AIM OF THE TASK — Read the listing and extract each line that includes the word "России".

DATA EXTRACT —
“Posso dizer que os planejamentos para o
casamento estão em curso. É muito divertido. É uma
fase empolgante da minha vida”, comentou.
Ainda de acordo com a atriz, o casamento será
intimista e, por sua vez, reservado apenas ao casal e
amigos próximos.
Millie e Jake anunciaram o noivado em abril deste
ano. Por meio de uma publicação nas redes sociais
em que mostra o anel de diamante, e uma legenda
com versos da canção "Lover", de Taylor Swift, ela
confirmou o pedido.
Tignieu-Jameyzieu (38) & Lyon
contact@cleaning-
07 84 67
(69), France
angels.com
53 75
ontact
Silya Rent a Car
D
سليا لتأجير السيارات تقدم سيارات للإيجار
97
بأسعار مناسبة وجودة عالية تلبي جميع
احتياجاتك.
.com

==

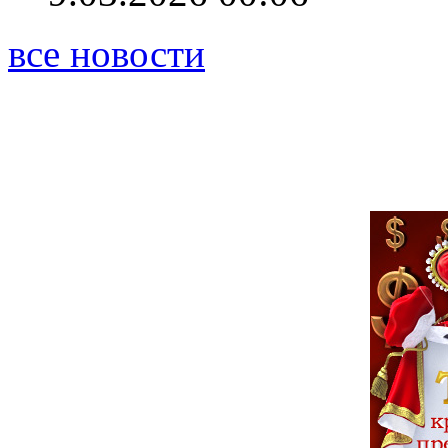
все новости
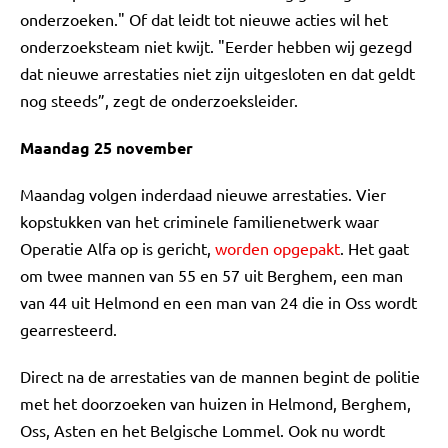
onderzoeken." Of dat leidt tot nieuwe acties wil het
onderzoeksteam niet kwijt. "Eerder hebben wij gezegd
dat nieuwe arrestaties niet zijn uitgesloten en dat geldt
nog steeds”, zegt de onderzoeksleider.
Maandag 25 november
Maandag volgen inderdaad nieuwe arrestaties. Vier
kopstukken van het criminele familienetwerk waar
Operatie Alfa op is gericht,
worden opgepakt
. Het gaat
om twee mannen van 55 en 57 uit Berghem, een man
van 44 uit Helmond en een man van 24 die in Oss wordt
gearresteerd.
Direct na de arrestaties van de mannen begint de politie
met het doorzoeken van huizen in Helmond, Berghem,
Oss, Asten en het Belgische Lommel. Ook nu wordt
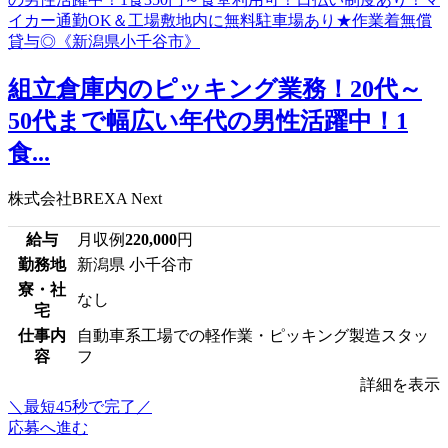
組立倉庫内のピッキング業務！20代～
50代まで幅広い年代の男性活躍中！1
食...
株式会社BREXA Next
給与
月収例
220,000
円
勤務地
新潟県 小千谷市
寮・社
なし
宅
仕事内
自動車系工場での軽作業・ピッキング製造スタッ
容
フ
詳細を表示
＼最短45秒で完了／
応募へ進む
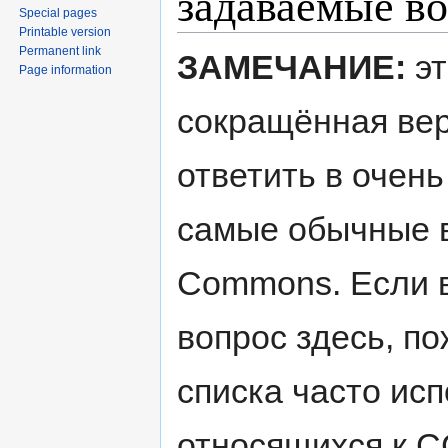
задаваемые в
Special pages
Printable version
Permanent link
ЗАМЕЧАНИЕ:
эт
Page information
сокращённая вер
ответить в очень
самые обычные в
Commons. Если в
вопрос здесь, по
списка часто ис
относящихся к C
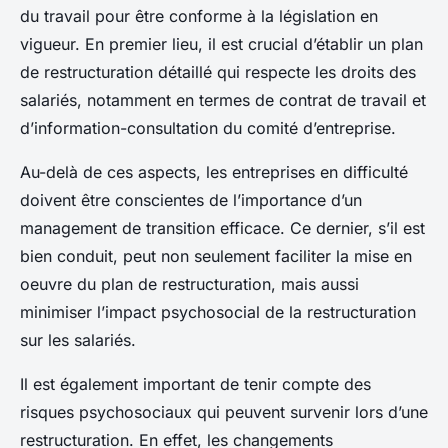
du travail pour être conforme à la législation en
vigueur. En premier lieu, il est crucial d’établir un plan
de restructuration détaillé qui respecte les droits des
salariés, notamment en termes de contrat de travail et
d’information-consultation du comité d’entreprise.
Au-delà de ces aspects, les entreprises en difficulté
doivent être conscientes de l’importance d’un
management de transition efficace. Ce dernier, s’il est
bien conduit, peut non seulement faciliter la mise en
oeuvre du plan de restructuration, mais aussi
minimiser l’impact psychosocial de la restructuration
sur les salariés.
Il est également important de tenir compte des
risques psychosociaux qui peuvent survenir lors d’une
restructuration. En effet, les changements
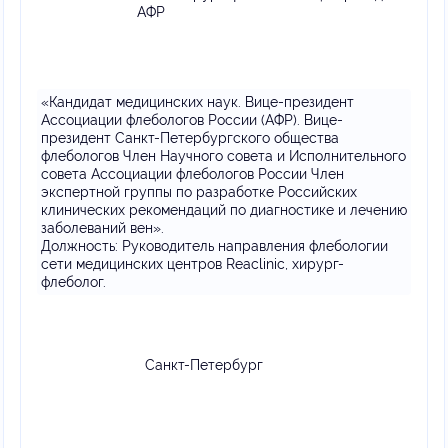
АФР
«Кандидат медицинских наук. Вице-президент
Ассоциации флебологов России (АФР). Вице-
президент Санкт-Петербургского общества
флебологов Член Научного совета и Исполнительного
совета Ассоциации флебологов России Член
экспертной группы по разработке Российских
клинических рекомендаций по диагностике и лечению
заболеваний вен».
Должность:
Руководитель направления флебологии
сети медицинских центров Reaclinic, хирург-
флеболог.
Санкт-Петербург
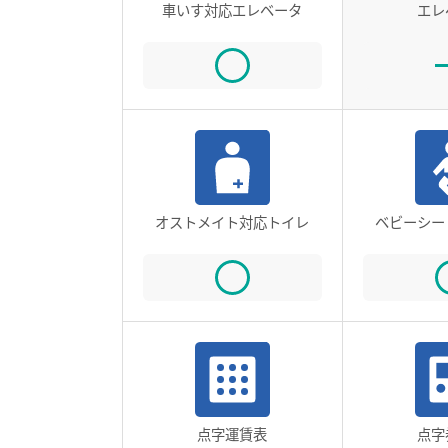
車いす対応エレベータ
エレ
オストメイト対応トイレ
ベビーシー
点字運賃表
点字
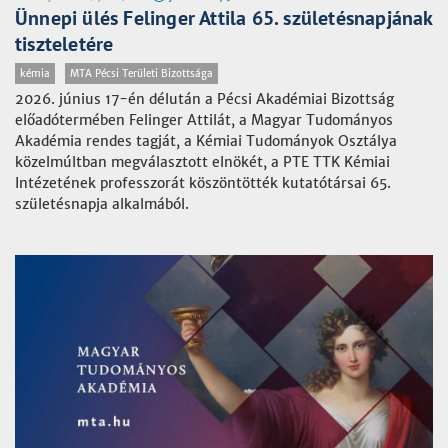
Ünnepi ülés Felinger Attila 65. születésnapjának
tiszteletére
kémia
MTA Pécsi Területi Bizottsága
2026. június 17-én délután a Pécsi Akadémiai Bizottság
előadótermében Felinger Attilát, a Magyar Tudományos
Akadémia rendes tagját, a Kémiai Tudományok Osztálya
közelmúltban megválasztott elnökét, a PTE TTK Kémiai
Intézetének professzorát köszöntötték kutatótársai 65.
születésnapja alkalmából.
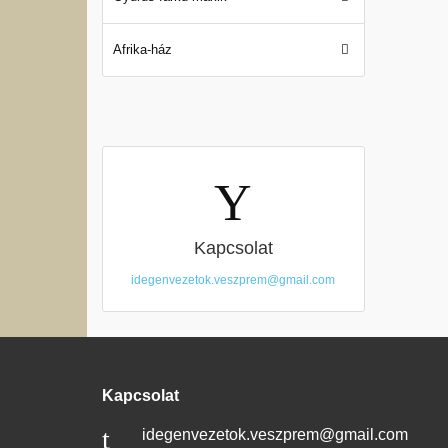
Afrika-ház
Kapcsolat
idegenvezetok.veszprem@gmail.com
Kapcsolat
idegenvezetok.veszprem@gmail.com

...

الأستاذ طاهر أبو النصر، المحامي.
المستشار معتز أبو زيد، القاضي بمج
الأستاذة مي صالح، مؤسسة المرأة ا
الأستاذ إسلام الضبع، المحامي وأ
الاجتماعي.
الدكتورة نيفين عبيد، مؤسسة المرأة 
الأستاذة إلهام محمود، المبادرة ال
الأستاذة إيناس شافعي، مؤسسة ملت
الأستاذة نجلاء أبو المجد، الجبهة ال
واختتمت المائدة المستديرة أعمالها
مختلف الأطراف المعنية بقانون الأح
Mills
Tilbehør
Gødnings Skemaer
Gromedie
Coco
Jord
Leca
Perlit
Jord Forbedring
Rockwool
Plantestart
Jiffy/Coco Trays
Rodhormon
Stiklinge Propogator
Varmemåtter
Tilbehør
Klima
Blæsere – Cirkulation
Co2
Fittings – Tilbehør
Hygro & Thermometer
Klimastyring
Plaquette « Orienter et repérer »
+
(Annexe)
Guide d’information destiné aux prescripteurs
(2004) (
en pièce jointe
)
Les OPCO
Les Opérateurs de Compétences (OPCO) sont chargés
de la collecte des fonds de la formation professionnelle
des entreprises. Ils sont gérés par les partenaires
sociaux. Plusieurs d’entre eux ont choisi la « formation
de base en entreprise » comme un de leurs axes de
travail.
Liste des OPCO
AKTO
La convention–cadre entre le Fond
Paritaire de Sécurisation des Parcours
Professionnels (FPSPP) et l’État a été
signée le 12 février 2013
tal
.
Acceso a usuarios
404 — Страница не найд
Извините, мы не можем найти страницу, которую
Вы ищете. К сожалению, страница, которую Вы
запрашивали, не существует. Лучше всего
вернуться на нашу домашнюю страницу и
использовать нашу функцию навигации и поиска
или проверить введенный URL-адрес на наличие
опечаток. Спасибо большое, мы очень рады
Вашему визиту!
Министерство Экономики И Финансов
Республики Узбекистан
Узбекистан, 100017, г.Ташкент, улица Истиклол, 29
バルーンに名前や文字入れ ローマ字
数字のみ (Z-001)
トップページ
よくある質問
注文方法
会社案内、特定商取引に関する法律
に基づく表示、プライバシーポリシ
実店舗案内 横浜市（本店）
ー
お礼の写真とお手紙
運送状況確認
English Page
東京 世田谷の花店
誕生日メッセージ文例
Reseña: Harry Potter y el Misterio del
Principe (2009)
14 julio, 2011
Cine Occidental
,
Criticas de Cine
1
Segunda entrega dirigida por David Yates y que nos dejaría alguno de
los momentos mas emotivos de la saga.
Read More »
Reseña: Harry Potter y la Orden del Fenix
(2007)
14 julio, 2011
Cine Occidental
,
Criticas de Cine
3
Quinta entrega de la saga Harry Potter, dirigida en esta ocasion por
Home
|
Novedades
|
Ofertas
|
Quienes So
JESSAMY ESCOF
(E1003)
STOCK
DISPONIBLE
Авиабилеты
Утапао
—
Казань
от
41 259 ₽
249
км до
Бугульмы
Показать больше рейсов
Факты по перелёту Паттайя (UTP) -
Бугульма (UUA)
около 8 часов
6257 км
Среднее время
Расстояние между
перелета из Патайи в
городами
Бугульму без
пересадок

EXERCISE OUTPUT —
Ассоциации флебологов России (АФР). Вице-
совета Ассоциации флебологов России Член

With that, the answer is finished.